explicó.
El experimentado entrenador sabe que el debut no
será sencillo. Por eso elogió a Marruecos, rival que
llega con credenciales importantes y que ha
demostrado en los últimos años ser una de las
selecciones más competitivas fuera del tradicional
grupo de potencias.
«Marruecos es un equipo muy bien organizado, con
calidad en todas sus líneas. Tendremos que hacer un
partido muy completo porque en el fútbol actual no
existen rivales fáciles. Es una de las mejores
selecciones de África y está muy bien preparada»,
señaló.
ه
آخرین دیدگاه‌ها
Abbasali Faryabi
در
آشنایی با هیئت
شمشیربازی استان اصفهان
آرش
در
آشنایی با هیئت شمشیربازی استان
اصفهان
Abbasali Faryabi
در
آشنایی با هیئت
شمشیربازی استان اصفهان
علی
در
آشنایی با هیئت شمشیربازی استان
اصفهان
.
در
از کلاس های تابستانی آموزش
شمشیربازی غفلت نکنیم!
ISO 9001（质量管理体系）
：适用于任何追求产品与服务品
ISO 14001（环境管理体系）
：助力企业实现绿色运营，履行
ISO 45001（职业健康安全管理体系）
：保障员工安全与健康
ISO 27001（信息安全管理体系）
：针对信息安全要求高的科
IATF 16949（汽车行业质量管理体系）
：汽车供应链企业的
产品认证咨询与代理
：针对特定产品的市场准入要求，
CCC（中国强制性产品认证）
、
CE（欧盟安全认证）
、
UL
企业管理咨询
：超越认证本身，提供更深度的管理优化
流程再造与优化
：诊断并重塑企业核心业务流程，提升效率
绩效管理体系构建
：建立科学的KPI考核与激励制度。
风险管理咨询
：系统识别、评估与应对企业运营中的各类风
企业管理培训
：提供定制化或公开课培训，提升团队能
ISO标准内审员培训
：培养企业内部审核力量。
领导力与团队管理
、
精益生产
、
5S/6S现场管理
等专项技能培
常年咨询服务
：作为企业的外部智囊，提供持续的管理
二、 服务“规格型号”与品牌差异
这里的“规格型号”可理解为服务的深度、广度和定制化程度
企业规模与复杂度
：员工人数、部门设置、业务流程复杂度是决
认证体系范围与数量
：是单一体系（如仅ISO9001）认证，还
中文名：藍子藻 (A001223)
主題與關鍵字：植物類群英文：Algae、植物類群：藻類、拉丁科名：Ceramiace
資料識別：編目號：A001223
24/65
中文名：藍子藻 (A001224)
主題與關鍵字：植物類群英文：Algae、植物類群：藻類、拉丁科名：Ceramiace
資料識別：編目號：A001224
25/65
******
### WHAT YOU WILL DO:
Copy the text of all the items above line for line, keeping every character, mark, and line break as it stands.

### EXERCISE OUTPUT:
explicó.
El experimentado entrenador sabe que el debut no
será sencillo. Por eso elogió a Marruecos, rival que
llega con credenciales importantes y que ha
demostrado en los últimos años ser una de las
selecciones más competitivas fuera del tradicional
grupo de potencias.
«Marruecos es un equipo muy bien organizado, con
calidad en todas sus líneas. Tendremos que hacer un
partido muy completo porque en el fútbol actual no
existen rivales fáciles. Es una de las mejores
selecciones de África y está muy bien preparada»,
señaló.
ه
آخرین دیدگاه‌ها
Abbasali Faryabi
در
آشنایی با هیئت
شمشیربازی استان اصفهان
آرش
در
آشنایی با هیئت شمشیربازی استان
اصفهان
Abbasali Faryabi
در
آشنایی با هیئت
شمشیربازی استان اصفهان
علی
در
آشنایی با هیئت شمشیربازی استان
اصفهان
.
در
از کلاس های تابستانی آموزش
شمشیربازی غفلت نکنیم!
ISO 9001（质量管理体系）
：适用于任何追求产品与服务品
ISO 14001（环境管理体系）
：助力企业实现绿色运营，履行
ISO 45001（职业健康安全管理体系）
：保障员工安全与健康
ISO 27001（信息安全管理体系）
：针对信息安全要求高的科
IATF 16949（汽车行业质量管理体系）
：汽车供应链企业的
产品认证咨询与代理
：针对特定产品的市场准入要求，
CCC（中国强制性产品认证）
、
CE（欧盟安全认证）
、
UL
企业管理咨询
：超越认证本身，提供更深度的管理优化
流程再造与优化
：诊断并重塑企业核心业务流程，提升效率
绩效管理体系构建
：建立科学的KPI考核与激励制度。
风险管理咨询
：系统识别、评估与应对企业运营中的各类风
企业管理培训
：提供定制化或公开课培训，提升团队能
ISO标准内审员培训
：培养企业内部审核力量。
领导力与团队管理
、
精益生产
、
5S/6S现场管理
等专项技能培
常年咨询服务
：作为企业的外部智囊，提供持续的管理
二、 服务“规格型号”与品牌差异
这里的“规格型号”可理解为服务的深度、广度和定制化程度
企业规模与复杂度
：员工人数、部门设置、业务流程复杂度是决
认证体系范围与数量
：是单一体系（如仅ISO9001）认证，还
中文名：藍子藻 (A001223)
主題與關鍵字：植物類群英文：Algae、植物類群：藻類、拉丁科名：Ceramiace
資料識別：編目號：A001223
24/65
中文名：藍子藻 (A001224)
主題與關鍵字：植物類群英文：Algae、植物類群：藻類、拉丁科名：Ceramiace
資料識別：編目號：A001224
25/65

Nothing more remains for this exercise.